Computer vision studies how computers can be programmed to understand digital video or images. Computer vision is essential in areas such as object recognition and autonomous driving. Both in NLP as well as in computer vision have Deep Learning approaches proved to be extremely efficient.
Visual perception is one of the most complex processes. What is so simple and natural to us, without us even thinking about it, requires the constant processing of incredible amounts of data. We use our eyes in everything we do in life, and vision is arguably the most important sense - and an extremely sophisticated one that takes a long time to develop.
Teaching a computer to see like a human being has been on the minds of researchers for a long time. Although there had already been advances and successes in this field, the state of research changed when artificial neural networks (KNN) were developed. Thanks to their ability to model the complex relationships, they led to a leap in performance in the fields of object recognition and computer vision.
Thus, the creation of AI systems suddenly moved the automation of extremely complex tasks that seemed impossible some 20 years ago, such as autonomous driving, into the realm of possibility sooner rather than later.

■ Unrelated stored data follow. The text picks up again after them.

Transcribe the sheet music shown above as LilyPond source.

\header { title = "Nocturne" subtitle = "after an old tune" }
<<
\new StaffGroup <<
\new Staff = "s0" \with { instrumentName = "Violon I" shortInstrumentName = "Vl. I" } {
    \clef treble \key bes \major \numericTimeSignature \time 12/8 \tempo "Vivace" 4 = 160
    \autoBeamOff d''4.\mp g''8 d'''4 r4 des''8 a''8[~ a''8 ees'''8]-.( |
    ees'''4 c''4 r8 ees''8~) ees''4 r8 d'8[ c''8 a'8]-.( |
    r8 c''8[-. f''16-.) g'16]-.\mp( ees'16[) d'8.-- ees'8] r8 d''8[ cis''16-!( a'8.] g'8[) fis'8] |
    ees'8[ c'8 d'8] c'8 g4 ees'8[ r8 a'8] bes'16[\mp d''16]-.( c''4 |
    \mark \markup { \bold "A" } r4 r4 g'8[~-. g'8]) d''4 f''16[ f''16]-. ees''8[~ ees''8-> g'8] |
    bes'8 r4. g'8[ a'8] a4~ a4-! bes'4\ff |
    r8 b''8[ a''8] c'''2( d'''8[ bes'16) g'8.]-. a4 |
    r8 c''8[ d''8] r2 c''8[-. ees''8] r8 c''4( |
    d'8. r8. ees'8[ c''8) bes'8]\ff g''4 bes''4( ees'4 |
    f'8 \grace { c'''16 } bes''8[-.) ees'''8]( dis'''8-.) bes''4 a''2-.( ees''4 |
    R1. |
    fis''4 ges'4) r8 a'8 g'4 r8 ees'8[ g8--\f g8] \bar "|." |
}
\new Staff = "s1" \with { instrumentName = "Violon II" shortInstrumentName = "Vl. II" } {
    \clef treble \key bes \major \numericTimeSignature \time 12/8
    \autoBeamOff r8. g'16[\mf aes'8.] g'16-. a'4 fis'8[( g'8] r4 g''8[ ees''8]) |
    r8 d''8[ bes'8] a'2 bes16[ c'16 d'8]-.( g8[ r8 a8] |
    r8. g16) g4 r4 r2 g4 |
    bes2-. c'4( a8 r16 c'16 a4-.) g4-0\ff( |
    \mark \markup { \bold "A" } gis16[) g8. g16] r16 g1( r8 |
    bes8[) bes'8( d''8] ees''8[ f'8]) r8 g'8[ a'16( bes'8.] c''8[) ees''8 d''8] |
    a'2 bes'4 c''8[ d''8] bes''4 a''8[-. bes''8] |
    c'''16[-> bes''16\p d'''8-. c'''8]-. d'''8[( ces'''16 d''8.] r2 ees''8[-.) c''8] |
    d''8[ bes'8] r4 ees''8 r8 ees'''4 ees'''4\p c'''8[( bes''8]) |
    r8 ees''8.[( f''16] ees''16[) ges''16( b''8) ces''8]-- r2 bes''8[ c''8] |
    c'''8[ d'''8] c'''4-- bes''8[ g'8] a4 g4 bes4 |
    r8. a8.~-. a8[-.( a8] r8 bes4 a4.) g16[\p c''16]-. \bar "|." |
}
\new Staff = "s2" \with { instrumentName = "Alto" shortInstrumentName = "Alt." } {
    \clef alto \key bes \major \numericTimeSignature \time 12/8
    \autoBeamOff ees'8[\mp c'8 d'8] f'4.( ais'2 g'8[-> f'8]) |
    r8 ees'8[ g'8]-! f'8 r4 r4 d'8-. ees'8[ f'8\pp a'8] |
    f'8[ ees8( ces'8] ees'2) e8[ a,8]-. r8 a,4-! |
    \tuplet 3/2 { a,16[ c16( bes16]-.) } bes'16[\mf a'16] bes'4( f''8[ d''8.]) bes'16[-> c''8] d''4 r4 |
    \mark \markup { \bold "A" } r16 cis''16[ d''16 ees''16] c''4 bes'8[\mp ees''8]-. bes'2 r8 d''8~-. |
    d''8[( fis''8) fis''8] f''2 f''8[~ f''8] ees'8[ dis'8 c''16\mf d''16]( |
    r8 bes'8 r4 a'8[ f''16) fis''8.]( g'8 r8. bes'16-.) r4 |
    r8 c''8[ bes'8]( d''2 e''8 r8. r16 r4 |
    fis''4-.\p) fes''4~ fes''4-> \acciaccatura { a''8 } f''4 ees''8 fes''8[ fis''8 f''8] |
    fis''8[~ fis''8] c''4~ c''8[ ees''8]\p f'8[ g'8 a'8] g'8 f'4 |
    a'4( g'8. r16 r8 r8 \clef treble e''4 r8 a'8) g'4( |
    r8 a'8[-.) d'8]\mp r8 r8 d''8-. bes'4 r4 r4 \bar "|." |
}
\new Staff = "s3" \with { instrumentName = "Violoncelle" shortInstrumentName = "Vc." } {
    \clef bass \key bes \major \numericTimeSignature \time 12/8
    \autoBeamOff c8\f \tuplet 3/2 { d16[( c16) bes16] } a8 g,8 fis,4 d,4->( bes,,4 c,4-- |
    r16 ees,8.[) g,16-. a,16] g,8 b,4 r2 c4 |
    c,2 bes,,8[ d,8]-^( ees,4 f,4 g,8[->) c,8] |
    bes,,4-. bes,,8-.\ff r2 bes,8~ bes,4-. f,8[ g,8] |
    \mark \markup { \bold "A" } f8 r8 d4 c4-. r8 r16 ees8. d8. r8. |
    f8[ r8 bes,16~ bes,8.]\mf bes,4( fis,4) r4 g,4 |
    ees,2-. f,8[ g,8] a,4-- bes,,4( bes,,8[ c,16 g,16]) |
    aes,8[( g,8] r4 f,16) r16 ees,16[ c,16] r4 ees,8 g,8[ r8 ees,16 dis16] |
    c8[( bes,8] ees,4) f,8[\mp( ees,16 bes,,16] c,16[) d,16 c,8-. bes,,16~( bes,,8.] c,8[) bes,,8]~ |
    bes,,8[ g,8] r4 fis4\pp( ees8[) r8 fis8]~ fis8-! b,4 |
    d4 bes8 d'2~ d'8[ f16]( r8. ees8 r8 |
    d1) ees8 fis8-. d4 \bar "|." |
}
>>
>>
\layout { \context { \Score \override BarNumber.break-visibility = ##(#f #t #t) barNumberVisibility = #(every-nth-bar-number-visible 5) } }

For us, an image is the interplay of millions of visual inputs and objects whose interrelationships make up the whole and only then ultimately make sense to us. For a computer, an image is just another arrangement of zeros and ones put together in a strange way.
So it is not surprising that if we were to train, say, a GLM (Generalised Linear Model) to recognise an object in an image, we would not get very far. There are far too many correlations and they work in ways that are too difficult to be recognised by a linear model.
But deep neural networks, with their millions of neurons and billions of connections between them, are able to see through such clutter. Their ability to generate and recognise abstract features in a data set enables them to recognise edges, features and ultimately objects in an image.
This has enabled significant advances in computer vision. Today, neural networks have been trained to perform incredible tasks, such as recognising all types of images in a picture or recognising a person's sexual orientation from facial features.